§ Work instructions
- 1) Using the book reviews, judge whether each statement agrees with the text: (a) Red Mars was published by Bantam Spectra; (b) in Into the Riverlands, Chih journeys without other travelers; (c) The Cradle of Oshae is described as science fiction. Answer yes or no for each, quoting the deciding words.
- 2) Answer these questions from the book reviews:
(a) How many people become the first Martians in Red Mars?
(b) What is the name of Chih's companion?
(c) Who wrote The Cradle of Oshae?

§ Text provided
== == ==

Mar 28, 2023

Red Mars by Kim Stanley Robinson (1993) Bantam Spectra

The first novel in an epic about the colonization of Mars.  The first hundred people to become Martians and their vision of a non-political, non-economics-based society.  Temper this with the reaction of an overpopulated Earth needing a place to bleed-off their starving masses and the natural tendency of people to not change.  Amazing advances in applied science to transform the face of Mars and the collision of competing forces drive an outcome that should be predictable.  The outcome is both natural and surprising.

Mar 25, 2023

Into the Riverlands by Nghi Vo (2021) Tor.com

An East Asian Canterbury Tale

Chih, cleric of Singing Hills and their birdlike companion, Almost Brilliant, go into the Riverlands, walking with other travelers, telling and listening to tales.  They have the fortune to travel with marshal arts masters, and the misfortune to need them.  Just when it seems their enemies are too many to overcome, and old man surprises everyone.

The Singing Hills Cycle is a joy to read, the stories within the story are wonderfully done, making for a quick and satisfying read.

Mar 18, 2023

The Cradle of Oshae by A.K. Hauser

An intriguing fantasy in a new world with great characters and cultures.  Where people who grew-up in different places travel far and find new magic in a changing world.

== == ==

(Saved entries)
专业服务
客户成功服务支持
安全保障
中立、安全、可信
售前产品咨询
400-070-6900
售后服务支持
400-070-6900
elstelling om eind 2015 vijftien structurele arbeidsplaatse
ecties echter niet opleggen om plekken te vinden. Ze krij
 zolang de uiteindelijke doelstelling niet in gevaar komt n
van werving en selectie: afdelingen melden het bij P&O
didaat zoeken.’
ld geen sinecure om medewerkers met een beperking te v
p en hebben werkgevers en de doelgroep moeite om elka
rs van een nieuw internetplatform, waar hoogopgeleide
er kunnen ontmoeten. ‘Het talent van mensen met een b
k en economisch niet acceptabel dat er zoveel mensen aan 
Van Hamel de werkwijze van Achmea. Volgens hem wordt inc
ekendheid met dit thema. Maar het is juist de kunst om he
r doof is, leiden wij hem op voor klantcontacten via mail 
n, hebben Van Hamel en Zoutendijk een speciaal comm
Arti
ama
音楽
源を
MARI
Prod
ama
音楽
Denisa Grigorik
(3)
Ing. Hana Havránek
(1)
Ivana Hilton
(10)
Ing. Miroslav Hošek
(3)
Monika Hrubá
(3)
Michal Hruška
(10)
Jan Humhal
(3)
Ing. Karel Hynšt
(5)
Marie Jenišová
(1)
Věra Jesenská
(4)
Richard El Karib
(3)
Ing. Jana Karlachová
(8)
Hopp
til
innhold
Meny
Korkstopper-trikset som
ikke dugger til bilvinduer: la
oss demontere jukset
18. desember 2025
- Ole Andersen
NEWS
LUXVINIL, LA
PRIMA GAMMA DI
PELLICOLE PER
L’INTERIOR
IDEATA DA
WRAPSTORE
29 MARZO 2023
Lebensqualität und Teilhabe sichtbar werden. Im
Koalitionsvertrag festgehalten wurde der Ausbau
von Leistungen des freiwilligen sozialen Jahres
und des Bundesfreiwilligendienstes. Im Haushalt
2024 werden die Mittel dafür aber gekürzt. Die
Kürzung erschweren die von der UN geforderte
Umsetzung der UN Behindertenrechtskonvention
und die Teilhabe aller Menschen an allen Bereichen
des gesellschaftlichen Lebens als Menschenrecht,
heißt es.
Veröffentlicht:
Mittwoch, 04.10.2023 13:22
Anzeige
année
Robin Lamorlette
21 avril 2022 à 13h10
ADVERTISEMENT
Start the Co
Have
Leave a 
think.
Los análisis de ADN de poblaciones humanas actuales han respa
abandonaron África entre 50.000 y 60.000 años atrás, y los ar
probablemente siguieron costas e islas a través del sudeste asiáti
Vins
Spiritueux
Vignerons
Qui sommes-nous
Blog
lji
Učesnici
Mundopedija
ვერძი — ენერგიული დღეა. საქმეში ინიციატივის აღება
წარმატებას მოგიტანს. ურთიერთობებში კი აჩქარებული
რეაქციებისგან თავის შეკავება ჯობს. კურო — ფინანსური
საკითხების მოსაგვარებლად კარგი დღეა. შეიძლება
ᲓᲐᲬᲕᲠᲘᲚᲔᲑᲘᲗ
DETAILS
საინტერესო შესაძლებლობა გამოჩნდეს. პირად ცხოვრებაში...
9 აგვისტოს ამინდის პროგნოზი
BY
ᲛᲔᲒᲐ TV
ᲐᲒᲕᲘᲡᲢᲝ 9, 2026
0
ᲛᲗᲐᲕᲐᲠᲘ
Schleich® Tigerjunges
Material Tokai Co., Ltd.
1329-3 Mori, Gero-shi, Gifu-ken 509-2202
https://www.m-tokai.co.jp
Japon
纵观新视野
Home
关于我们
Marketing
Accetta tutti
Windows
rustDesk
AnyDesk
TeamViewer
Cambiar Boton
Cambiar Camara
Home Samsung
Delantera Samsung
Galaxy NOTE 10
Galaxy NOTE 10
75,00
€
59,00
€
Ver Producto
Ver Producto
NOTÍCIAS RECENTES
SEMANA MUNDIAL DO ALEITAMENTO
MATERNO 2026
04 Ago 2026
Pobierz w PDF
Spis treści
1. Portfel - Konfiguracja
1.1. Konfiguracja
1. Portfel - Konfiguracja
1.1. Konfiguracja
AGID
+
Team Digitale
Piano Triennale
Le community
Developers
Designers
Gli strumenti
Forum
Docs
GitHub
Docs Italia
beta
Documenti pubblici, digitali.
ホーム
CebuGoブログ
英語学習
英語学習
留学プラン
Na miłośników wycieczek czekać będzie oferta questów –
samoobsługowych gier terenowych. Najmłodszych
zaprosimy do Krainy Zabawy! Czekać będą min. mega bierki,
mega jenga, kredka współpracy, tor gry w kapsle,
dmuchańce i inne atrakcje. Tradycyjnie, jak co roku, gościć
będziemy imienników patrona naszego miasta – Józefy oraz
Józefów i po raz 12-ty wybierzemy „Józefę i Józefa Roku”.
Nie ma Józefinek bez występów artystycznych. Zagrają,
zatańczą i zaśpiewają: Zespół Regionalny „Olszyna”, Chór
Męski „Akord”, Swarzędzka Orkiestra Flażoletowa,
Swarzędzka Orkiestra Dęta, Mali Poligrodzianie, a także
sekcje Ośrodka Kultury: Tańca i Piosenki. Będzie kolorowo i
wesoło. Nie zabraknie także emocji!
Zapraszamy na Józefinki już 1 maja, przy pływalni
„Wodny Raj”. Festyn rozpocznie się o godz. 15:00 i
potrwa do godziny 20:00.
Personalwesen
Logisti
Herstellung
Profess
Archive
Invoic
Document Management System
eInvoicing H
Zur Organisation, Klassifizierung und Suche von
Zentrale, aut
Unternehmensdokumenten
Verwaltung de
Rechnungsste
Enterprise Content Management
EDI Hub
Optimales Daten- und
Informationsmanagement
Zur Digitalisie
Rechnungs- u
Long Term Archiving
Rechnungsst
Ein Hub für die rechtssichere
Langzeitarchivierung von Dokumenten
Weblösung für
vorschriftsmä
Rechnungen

== == ==

§ Responses to the tasks
- 1)
(a) Yes: "Red Mars by Kim Stanley Robinson (1993) Bantam Spectra"
(b) No: "walking with other travelers, telling and listening to tales"
(c) No: "An intriguing fantasy in a new world with great characters and cultures"

- 2)
(a) The first hundred people.
(b) Almost Brilliant.
(c) A.K. Hauser.